EXCERPTED TEXT:
== Segment start ==
For the identity type user_assigned, you should also provide a list of user_assigned_identities values. Each user-assigned identity should be declared as an element of the list, by using the resource_id value of the user-assigned identity. The first user-assigned identity in the list is used to submit a job by default.

name: <ATTACHED_SPARK_POOL_NAME>

type: synapsespark

resource_id: /subscriptions/<SUBSCRIPTION_ID>/resourceGroups/<RESOURCE_GROUP>/providers/Microsoft.Synapse/workspaces/<SYNAPSE_WORKSPACE_NAME>/bigDataPools/<SPARK_POOL_NAME>

identity:
  type: user_assigned
  user_assigned_identities:
    - resource_id: /subscriptions/<SUBSCRIPTION_ID>/resourceGroups/<RESOURCE_GROUP>/providers/Microsoft.ManagedIdentity/userAssignedIdentities/<AML_USER_MANAGED_ID>

The YAML files above can be used in the az ml compute attach command as the --file parameter. A Synapse Spark pool can be attached to an Azure Machine Learning workspace, in a specified resource group of a subscription, with the az ml compute attach command as shown here:

az ml compute attach --file <YAML_SPECIFICATION_FILE_NAME>.yaml --subscription <SUBSCRIPTION_ID> --resource-group <RESOURCE_GROUP> --workspace-name <AML_WORKSPACE_NAME>

This sample shows the expected output of the above command:

Class SynapseSparkCompute: This is an experimental class, and may change at any time. Please visit https://aka.ms/azuremlexperimental for more information.

{
    "auto_pause_settings": {
    "auto_pause_enabled": true,
    "delay_in_minutes": 15
    },
    "created_on": "2022-09-13 19:01:05.109840+00:00",
    "id": "/subscriptions/<SUBSCRIPTION_ID>/resourceGroups/<RESOURCE_GROUP>/providers/Microsoft.MachineLearningServices/workspaces/<AML_WORKSPACE_NAME>/computes/<ATTACHED_SPARK_POOL_NAME>",
    "___location": "eastus2",
    "name": "<ATTACHED_SPARK_POOL_NAME>",
    "node_count": 5,
    "node_family": "MemoryOptimized",
    "node_size": "Small",
    "provisioning_state": "Succeeded",
    "resourceGroup": "<RESOURCE_GROUP>",
    "resource_id": "/subscriptions/<SUBSCRIPTION_ID>/resourceGroups/<RESOURCE_GROUP>/providers/Microsoft.Synapse/workspaces/<SYNAPSE_WORKSPACE_NAME>/bigDataPools/<SPARK_POOL_NAME>",
    "scale_settings": {
    "auto_scale_enabled": false,
    "max_node_count": 0,
    "min_node_count": 0
    },
    "spark_version": "3.2",
    "type": "synapsespark"
== Segment end ==
EXERCISE 1: Render the lines of the listing as a numbered list, starting at the line containing "12. 「노론과 근대성」. 김문준(건양대" and ending at the line containing "32. 「노동과 치유」. 정세근(충북대) 32", and omit any blank lines.

DATA FOR THIS EXERCISE:
== Segment start ==
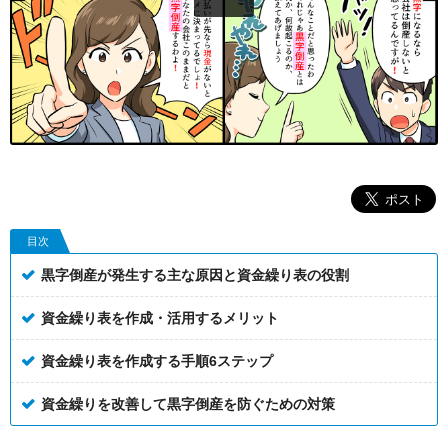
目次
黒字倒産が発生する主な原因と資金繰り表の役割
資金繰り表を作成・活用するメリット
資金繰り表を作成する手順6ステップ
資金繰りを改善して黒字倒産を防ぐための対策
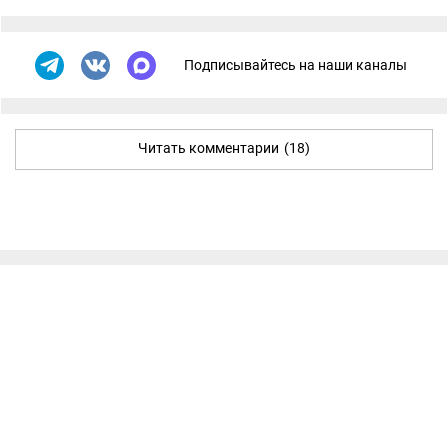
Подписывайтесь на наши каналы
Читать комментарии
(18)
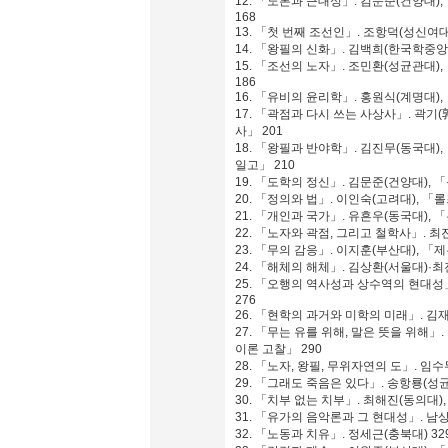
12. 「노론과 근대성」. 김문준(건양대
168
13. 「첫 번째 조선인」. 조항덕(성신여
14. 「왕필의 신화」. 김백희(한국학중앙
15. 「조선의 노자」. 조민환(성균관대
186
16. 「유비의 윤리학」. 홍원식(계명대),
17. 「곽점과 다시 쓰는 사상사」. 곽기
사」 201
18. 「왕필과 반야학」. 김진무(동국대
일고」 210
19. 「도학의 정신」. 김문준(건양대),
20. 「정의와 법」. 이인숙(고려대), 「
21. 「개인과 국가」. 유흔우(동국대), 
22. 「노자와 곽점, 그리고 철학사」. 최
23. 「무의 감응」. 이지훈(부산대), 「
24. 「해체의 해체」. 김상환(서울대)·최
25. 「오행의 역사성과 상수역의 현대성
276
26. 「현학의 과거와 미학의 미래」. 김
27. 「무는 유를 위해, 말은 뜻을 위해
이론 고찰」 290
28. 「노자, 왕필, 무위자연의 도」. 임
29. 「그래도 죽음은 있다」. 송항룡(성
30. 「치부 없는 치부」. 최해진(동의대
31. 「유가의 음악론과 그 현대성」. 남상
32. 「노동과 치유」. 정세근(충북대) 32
== Segment end ==
== Segment start ==
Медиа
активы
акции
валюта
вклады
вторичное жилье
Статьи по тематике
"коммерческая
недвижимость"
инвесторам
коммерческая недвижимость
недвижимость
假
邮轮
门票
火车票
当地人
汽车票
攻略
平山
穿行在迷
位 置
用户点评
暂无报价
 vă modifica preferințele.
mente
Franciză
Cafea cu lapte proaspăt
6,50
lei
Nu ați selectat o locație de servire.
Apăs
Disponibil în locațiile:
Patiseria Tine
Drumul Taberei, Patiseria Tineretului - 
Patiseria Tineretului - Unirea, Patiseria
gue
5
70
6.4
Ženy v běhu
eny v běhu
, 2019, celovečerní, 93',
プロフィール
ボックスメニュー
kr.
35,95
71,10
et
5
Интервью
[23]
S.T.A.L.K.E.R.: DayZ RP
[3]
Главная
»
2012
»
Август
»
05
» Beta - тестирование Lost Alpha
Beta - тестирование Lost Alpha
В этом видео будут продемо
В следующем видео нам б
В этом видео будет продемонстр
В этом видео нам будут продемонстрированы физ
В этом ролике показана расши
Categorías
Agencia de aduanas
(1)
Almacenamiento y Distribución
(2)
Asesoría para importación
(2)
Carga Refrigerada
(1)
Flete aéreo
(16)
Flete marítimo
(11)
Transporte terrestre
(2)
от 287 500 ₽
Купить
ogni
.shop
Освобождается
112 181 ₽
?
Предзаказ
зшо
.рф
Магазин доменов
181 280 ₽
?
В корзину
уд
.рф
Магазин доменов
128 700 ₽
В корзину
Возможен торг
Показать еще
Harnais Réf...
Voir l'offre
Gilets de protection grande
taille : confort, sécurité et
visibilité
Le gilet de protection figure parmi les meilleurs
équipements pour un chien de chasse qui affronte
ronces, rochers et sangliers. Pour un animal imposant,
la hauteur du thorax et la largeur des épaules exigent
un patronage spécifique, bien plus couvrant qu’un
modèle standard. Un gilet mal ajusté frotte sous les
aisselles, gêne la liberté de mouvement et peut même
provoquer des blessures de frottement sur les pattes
== Segment end ==
EXERCISE 2: From the text on attaching a Synapse Spark pool, reproduce the passage starting at "For the identity" and ending at "job by default.".

RESPONSE AREA 1:
1. 12. 「노론과 근대성」. 김문준(건양대
2. 168
3. 13. 「첫 번째 조선인」. 조항덕(성신여
4. 14. 「왕필의 신화」. 김백희(한국학중앙
5. 15. 「조선의 노자」. 조민환(성균관대
6. 186
7. 16. 「유비의 윤리학」. 홍원식(계명대),
8. 17. 「곽점과 다시 쓰는 사상사」. 곽기
9. 사」 201
10. 18. 「왕필과 반야학」. 김진무(동국대
11. 일고」 210
12. 19. 「도학의 정신」. 김문준(건양대),
13. 20. 「정의와 법」. 이인숙(고려대), 「
14. 21. 「개인과 국가」. 유흔우(동국대), 
15. 22. 「노자와 곽점, 그리고 철학사」. 최
16. 23. 「무의 감응」. 이지훈(부산대), 「
17. 24. 「해체의 해체」. 김상환(서울대)·최
18. 25. 「오행의 역사성과 상수역의 현대성
19. 276
20. 26. 「현학의 과거와 미학의 미래」. 김
21. 27. 「무는 유를 위해, 말은 뜻을 위해
22. 이론 고찰」 290
23. 28. 「노자, 왕필, 무위자연의 도」. 임
24. 29. 「그래도 죽음은 있다」. 송항룡(성
25. 30. 「치부 없는 치부」. 최해진(동의대
26. 31. 「유가의 음악론과 그 현대성」. 남상
27. 32. 「노동과 치유」. 정세근(충북대) 32

RESPONSE AREA 2:
For the identity type user_assigned, you should also provide a list of user_assigned_identities values. Each user-assigned identity should be declared as an element of the list, by using the resource_id value of the user-assigned identity. The first user-assigned identity in the list is used to submit a job by default.